WHAT NEEDS TO BE DONE: Using the records below, write out only the lines from the line containing "index dip: (305, 183)" up to and including the line containing "middle dip: (229, 121)", exactly, with no pictures.
◇ ◇ ◇ ◇ ◇
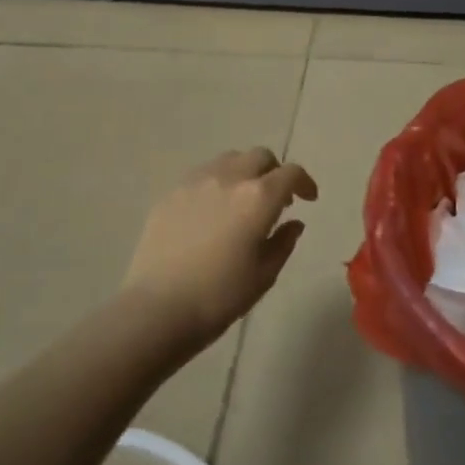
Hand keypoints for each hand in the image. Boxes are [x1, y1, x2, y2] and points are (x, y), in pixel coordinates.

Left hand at [121, 148, 318, 350]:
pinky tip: (212, 211)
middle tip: (276, 199)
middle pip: (260, 156)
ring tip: (242, 201)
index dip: (305, 183)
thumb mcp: (264, 275)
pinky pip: (202, 174)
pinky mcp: (171, 192)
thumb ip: (283, 242)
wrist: (157, 308)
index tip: (308, 199)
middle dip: (274, 172)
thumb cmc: (219, 296)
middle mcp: (229, 177)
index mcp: (258, 197)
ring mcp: (196, 181)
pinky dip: (217, 183)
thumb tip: (293, 223)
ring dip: (245, 172)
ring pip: (230, 159)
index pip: (291, 173)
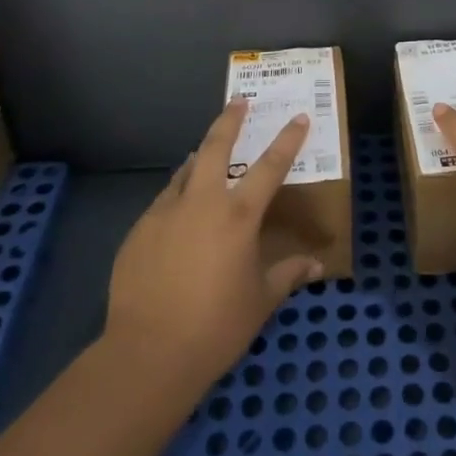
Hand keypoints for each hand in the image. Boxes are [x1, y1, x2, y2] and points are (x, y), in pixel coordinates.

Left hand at [104, 100, 324, 396]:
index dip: (287, 140)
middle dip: (229, 121)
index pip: (270, 166)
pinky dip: (177, 195)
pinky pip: (164, 201)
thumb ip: (288, 274)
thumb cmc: (216, 328)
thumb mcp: (260, 302)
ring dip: (200, 158)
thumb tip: (317, 264)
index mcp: (238, 216)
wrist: (148, 353)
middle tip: (238, 102)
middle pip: (216, 147)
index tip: (298, 118)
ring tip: (205, 154)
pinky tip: (178, 211)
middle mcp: (202, 202)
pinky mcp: (139, 230)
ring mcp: (165, 213)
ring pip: (185, 171)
◇ ◇ ◇ ◇ ◇
OUTPUT:
index dip: (305, 183)
thumb mcp: (264, 275)
pinky pip: (202, 174)
pinky mcp: (171, 192)
thumb ip: (283, 242)
wrist: (157, 308)
index tip: (308, 199)
middle dip: (274, 172)
thumb cmc: (219, 296)
middle mcp: (229, 177)
index mcp: (258, 197)
ring mcp: (196, 181)
pinky dip: (217, 183)
thumb tip: (293, 223)
ring dip: (245, 172)
ring pip: (230, 159)
index pip: (291, 173)
Hand keypoints for each hand in the image. Boxes are [x1, y1, x2, y2] and points are (x, y), in pixel coordinates.

Left hand at [104, 100, 324, 396]:
index dip: (287, 140)
middle dip: (229, 121)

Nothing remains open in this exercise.